Exercise material:
%%
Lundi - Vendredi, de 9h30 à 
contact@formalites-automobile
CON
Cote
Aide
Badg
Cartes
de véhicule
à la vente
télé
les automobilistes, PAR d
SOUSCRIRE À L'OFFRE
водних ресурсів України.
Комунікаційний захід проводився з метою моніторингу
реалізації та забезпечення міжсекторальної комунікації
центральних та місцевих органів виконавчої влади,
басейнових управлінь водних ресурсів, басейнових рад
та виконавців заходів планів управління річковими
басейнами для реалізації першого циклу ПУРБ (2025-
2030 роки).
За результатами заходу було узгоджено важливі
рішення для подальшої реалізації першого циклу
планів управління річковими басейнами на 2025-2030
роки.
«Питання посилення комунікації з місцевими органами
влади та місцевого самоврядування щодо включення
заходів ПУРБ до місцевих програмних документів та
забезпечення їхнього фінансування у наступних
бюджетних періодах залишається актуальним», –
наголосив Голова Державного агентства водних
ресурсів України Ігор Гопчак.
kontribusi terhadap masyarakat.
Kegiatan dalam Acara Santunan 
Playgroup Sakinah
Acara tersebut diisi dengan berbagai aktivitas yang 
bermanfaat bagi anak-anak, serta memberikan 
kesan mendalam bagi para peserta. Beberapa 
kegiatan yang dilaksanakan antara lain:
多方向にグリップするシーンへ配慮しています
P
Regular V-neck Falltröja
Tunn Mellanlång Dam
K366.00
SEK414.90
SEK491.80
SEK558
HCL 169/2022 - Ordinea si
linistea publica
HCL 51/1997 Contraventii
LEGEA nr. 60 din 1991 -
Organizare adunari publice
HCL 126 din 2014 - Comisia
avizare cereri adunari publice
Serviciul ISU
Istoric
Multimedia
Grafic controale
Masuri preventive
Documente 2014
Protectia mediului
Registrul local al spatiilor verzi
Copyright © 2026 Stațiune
%%
%%
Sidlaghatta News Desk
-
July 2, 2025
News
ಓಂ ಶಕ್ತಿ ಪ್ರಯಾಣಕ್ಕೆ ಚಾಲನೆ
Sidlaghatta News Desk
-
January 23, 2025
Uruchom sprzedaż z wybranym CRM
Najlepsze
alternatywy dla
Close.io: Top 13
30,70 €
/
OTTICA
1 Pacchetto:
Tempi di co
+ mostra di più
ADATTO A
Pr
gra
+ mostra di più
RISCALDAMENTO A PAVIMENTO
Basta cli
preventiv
%%
The task:
Of the entries above, repeat exactly the lines from the line with "Registrul local al spatiilor verzi" through the line with "Copyright © 2026 Stațiune", both of them included.

Written solution:
Registrul local al spatiilor verzi
Copyright © 2026 Stațiune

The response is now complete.